**Questions on the material:**
**1.** Translate the following sentence from the text on building a personal website into Spanish: "I started with basic web development knowledge but no professional experience."
**2.** Carry on the text on building a personal website, beginning after its final sentence.

**Source document:**
Why a Personal Website in the Modern Era

A personal website serves multiple purposes in today's digital landscape. It’s a space for authentic self-expression beyond social media templates, a professional platform to showcase work and connect with others, and, most importantly, it’s simply great fun to build and customize.

Starting Point: The Basic Approach

I started with basic web development knowledge but no professional experience. My initial tech stack consisted of static HTML, CSS, and JavaScript, deployed via GitHub Pages and Spaceship, with Google Analytics for tracking.

Challenges appeared quickly. UI and UX adjustments across different devices and browsers required extensive manual testing. Communicating design ideas with AI assistants was inefficient without proper technical vocabulary, making iteration slow and sometimes frustrating.

For example, building a responsive navigation menu required writing multiple media queries and testing across browsers. A simple layout change could easily break the mobile view, leading to hours of debugging.

**Records from a data source:**
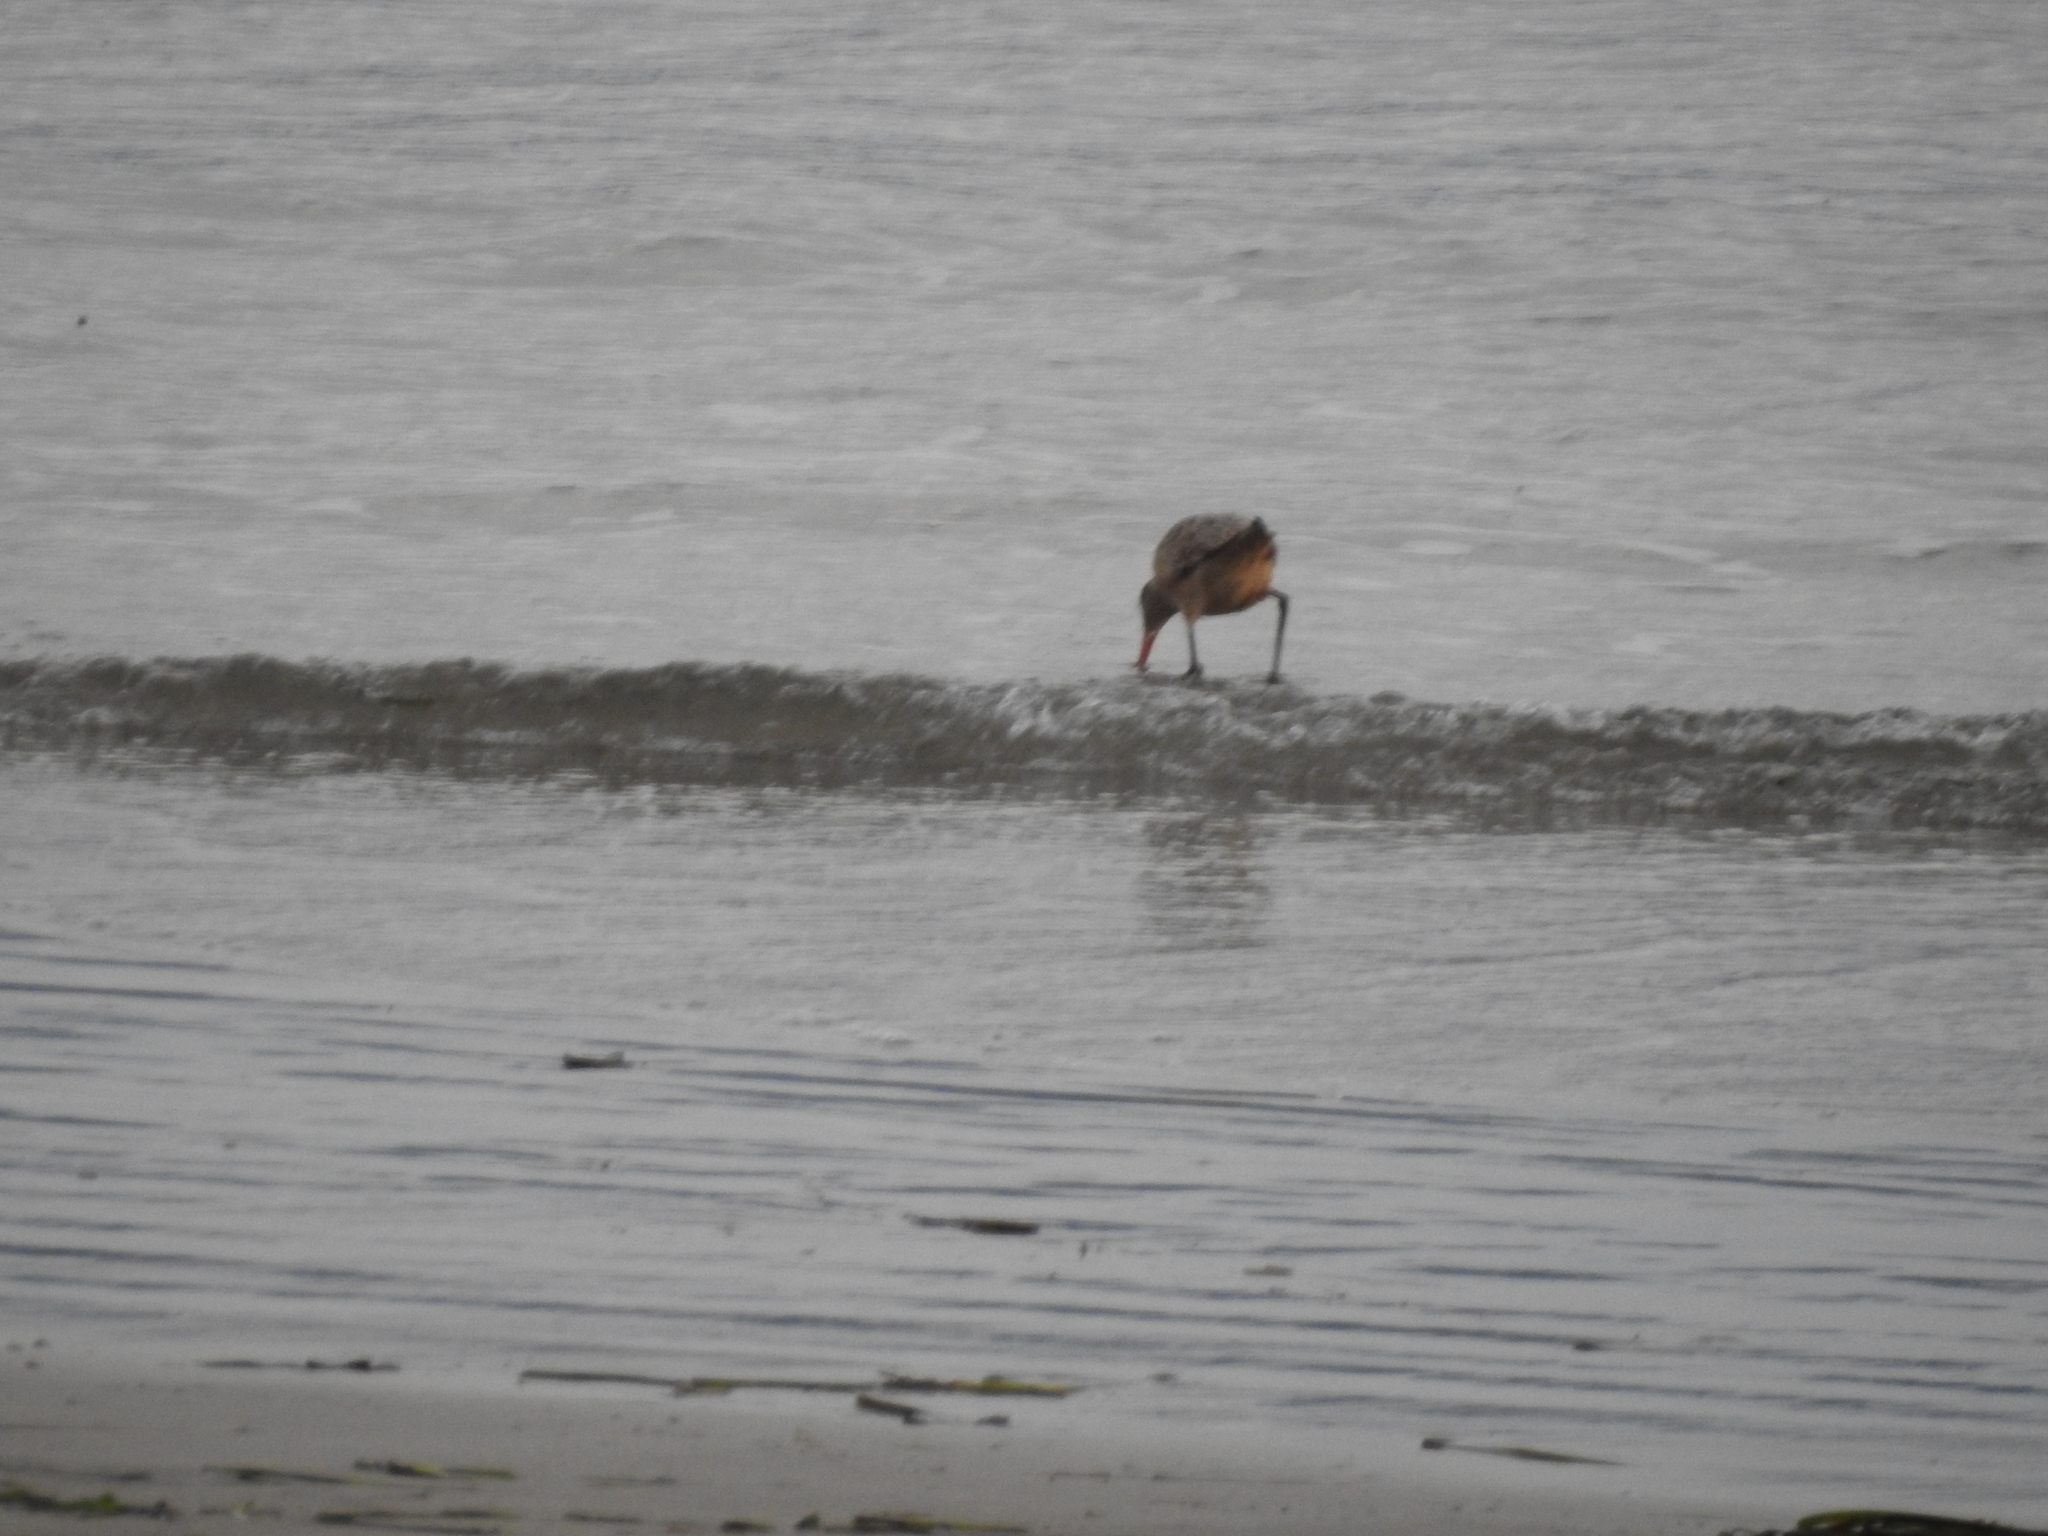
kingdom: Animalia
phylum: Chordata
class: Aves
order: Charadriiformes
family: Scolopacidae
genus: Limosa
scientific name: Limosa fedoa
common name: Marbled godwit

**Responses in order:**
**1.** Empecé con conocimientos básicos de desarrollo web, pero sin experiencia profesional.

**2.**
Learning Modern Web Development with AI

Researching current technologies took time but proved invaluable. I explored various design and development tools to find the right fit:

  • Lovable: Great for quick prototypes but limited in customization
  • Framer: Excellent for design inspiration with rich component libraries
  • Figma AI: Helpful for design assistance, though it required some learning investment

I also evaluated different AI coding assistants:

  • Cursor: Feature-rich but a bit expensive for regular use
  • GitHub Copilot: Good for code suggestions but limited in project context
  • Trae: Offered the best balance between features and affordability but recently banned for Claude Code model

To understand modern frameworks and workflows, I followed the Next.js official tutorial and studied reusable components and examples on GitHub.

Modern Approach with Handy Tools

After thorough research, I rebuilt the website using a modern stack:

  • Framework: Next.js 14 with TypeScript
  • Styling: Tailwind CSS
  • UI Components: shadcn/ui + Radix UI
  • Animation: Framer Motion
  • Deployment: Vercel

This approach greatly improved scalability, maintainability, and performance. My better understanding of web concepts also made communication with AI assistants more effective.

When designing a dynamic landing page layout, using CSS Grid with Tailwind, I created a responsive system that adapts to different screen sizes while maintaining visual hierarchy. The component-based architecture made it easy to reuse layout patterns across the site.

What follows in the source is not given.